Fun side note — This stock came into my watchlist after Michael Burry sold all his other positions and went all in on this company. Estée Lauder is his only stock position. Talk about conviction.
Drawdown
The company has been in a structural drawdown and has dropped close to 80% from its all-time highs in early 2022. This three-year slump stems from a perfect storm of adverse factors, primarily centered on a faltering Asia market.
During the pandemic, Chinese tourism and travel retail – a critical sales driver for Estée – came to a halt. More damagingly, even after COVID restrictions lifted, Chinese consumer spending did not rebound as expected.
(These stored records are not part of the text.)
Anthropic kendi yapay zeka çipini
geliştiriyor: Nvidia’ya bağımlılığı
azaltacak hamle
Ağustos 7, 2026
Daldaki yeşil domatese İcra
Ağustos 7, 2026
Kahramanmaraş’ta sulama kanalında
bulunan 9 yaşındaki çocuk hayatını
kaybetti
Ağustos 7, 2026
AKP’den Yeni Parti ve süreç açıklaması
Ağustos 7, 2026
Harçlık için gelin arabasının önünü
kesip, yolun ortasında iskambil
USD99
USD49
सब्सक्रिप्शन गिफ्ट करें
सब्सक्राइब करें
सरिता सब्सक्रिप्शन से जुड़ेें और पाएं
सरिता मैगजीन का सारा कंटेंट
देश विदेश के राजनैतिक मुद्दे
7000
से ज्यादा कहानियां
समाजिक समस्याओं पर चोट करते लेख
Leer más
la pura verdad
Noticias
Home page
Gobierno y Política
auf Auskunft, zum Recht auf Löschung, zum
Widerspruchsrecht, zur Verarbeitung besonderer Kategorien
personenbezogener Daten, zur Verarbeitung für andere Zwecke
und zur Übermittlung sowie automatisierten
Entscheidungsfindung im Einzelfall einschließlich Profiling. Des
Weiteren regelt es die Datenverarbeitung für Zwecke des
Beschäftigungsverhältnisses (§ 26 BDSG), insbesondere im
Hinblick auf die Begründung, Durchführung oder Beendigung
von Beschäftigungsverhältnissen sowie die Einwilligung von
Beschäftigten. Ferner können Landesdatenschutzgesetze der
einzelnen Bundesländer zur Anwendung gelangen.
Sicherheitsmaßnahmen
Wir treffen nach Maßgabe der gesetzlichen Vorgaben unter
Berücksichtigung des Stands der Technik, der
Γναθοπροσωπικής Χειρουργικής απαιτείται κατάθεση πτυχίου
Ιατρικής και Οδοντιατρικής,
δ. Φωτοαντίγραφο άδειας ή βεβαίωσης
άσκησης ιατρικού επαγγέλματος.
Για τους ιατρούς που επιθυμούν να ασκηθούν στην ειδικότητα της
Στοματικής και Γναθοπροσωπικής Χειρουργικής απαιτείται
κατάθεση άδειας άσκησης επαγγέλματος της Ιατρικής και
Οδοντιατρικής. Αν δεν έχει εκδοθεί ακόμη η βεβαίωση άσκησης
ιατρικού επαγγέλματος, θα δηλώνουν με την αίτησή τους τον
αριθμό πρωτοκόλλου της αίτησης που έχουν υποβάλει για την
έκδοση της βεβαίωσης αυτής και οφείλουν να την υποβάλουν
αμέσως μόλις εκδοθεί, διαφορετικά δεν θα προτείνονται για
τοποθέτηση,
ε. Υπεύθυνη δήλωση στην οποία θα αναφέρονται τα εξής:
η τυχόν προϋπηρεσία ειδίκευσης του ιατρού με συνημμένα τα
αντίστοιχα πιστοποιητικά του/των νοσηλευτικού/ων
Due to this, operating income crashed from $3.2 billion FY-22 to $0.97 billion FY-24 (-70 %) and operating margin slid from 17 % to 5 %.
The company paid $2.8 billion for Tom Ford brand in 2023 and had to do a $773 m impairment on the Tom Ford trademark just two years late due to lower than expected growth.
Rebound Catalysts?
The new CEO of the company, Stéphane de La Faverie unveiled a plan called Beauty Reimagined to restore sustainable sales growth. The company is up 40% from the date of announcement.
The company has also started an internal restructuring with a 5,000 to 7,000 job cuts to save costs.
Even though the sales are declining, the restructuring seems to working with the company beating analyst expectations for its latest quarter.
We would love to hear what you think.
Estee is a well-recognised brand in Asia and likely to rebound once, or rather, if, the tariffs uncertainty is cleared. Asian consumers especially, tend to defer discretionary purchases, even if they can afford Estee's products.
I'm UK based, from a consumer perspective I worry that everyone doesn't have much "spare money" so Estée Lauder maybe tricky, however, I am hearing more and more about weight loss medication and with our NHS now prescribing it LLY could be a good option. I've also worked at banks and know how slow things are to change, so a small increase in costs per application is really not a big deal (in my honest opinion) so could be an over reaction... But what do I know I am just a Janner.